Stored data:
──────────
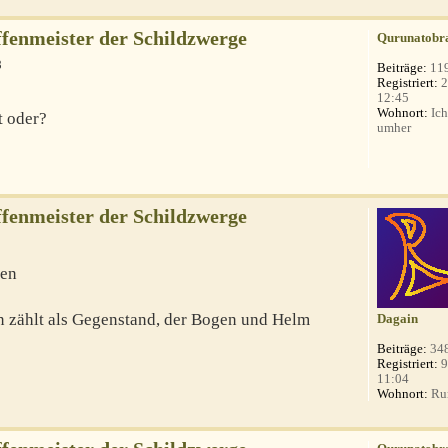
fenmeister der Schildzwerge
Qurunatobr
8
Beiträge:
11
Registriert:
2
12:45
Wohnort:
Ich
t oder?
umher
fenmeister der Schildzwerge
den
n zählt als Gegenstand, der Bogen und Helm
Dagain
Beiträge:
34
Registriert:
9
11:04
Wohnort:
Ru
──────────
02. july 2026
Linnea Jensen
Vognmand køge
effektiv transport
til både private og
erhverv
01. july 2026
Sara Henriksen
──────────
> **EXERCISE DETAILS**:
Look above for the line that contains "Vognmand køge". Starting there, transcribe every line exactly until you have copied the line that contains "Sara Henriksen".

> **WRITTEN SOLUTION**:
Vognmand køge
effektiv transport
til både private og
erhverv
01. july 2026
Sara Henriksen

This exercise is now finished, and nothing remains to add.